::: DATA FOR REVIEW :::

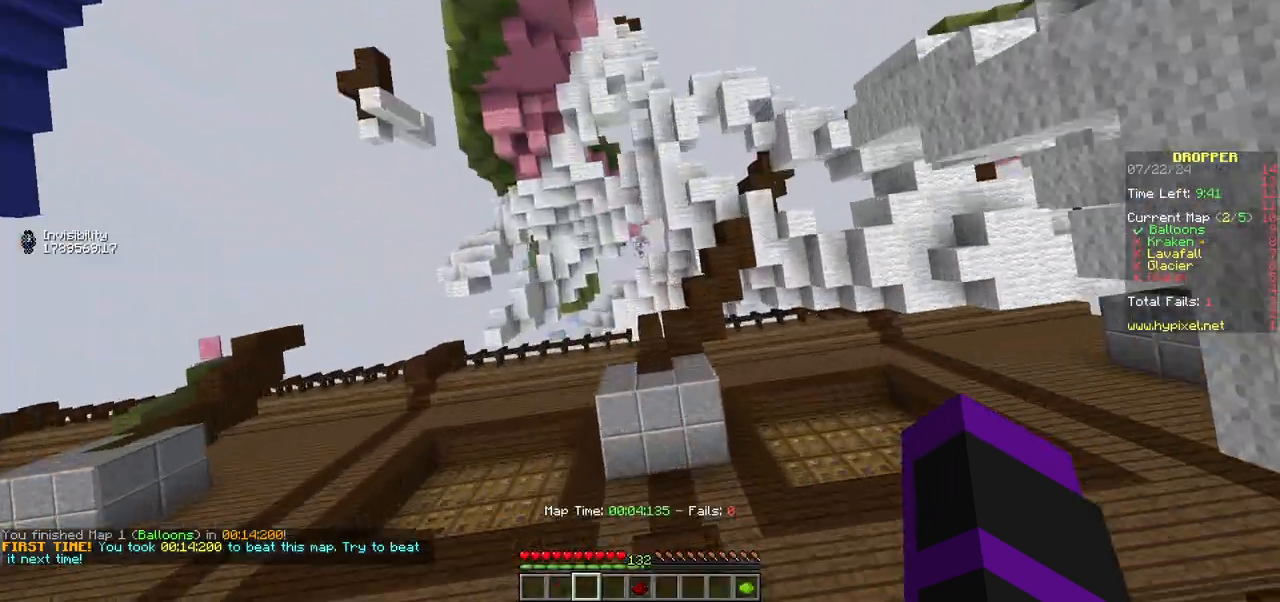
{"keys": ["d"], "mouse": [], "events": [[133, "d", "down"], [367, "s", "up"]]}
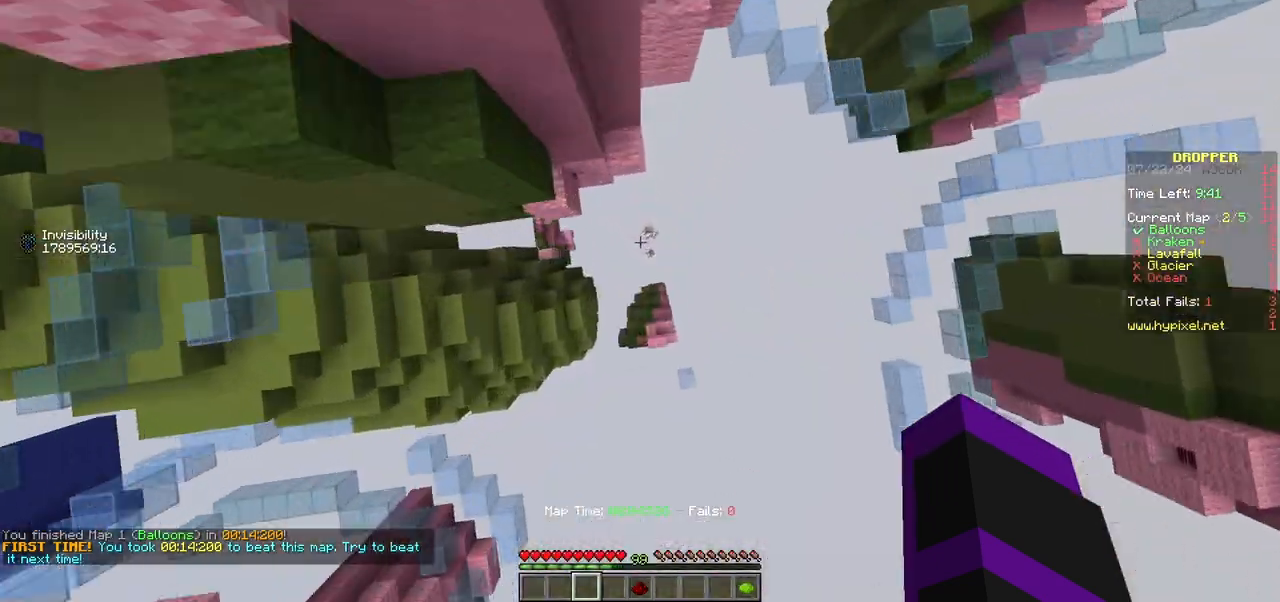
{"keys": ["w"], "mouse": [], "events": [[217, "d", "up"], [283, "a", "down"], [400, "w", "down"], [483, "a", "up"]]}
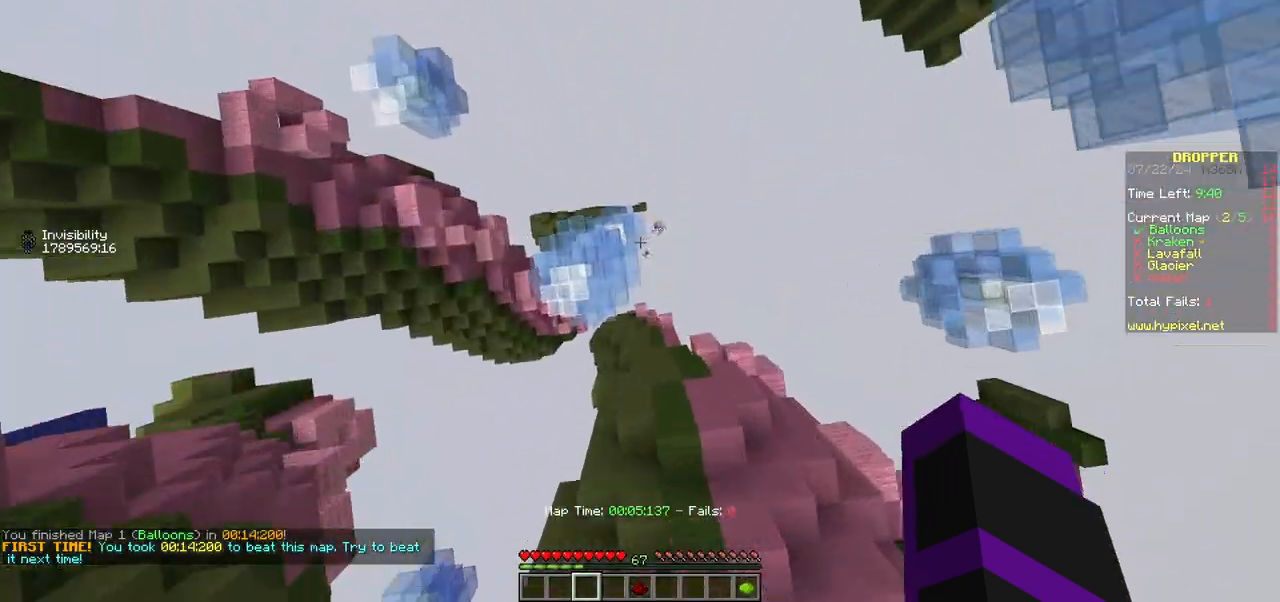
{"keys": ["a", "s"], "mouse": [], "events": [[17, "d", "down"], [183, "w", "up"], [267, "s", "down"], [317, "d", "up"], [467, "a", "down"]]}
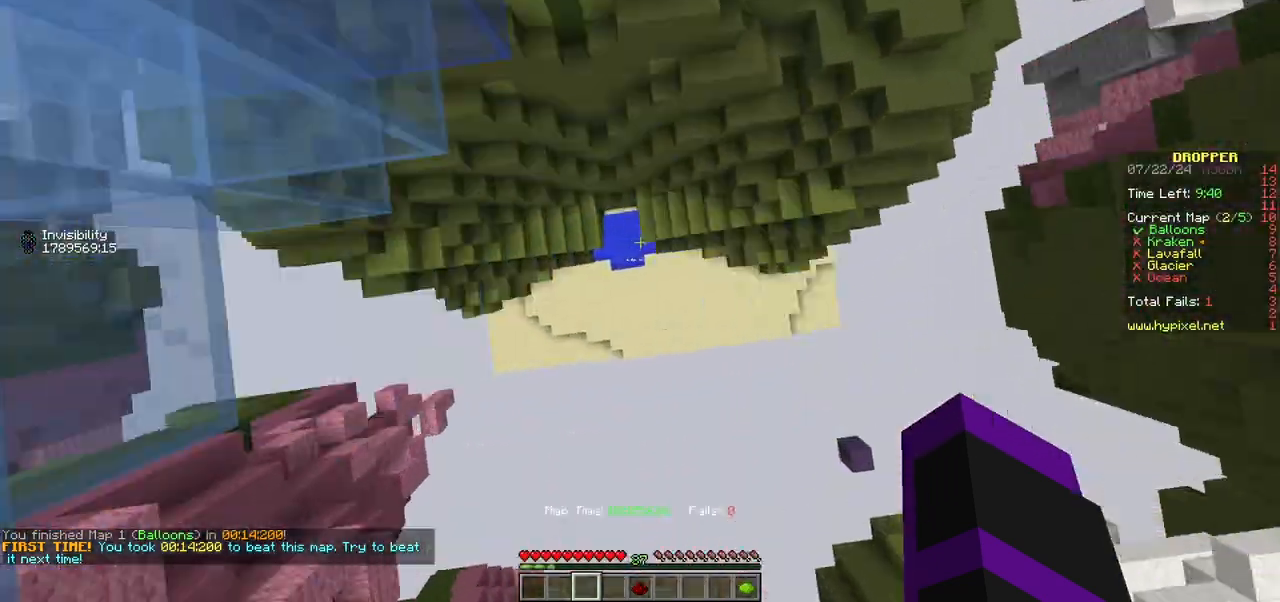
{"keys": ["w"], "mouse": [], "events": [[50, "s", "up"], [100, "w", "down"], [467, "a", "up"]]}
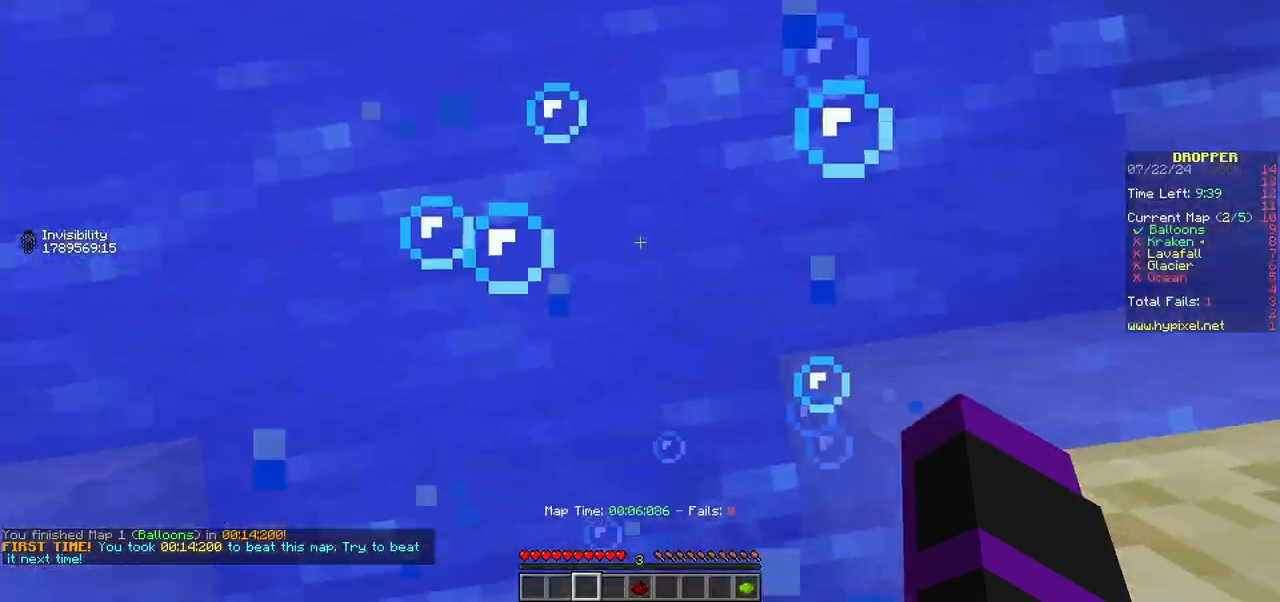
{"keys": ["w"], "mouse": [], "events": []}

:::

PROBLEM DESCRIPTION – This task asks for the data above repeated exactly, without a single picture.

WRITTEN RESPONSE –
{"keys": ["d"], "mouse": [], "events": [[133, "d", "down"], [367, "s", "up"]]}
{"keys": ["w"], "mouse": [], "events": [[217, "d", "up"], [283, "a", "down"], [400, "w", "down"], [483, "a", "up"]]}
{"keys": ["a", "s"], "mouse": [], "events": [[17, "d", "down"], [183, "w", "up"], [267, "s", "down"], [317, "d", "up"], [467, "a", "down"]]}
{"keys": ["w"], "mouse": [], "events": [[50, "s", "up"], [100, "w", "down"], [467, "a", "up"]]}
{"keys": ["w"], "mouse": [], "events": []}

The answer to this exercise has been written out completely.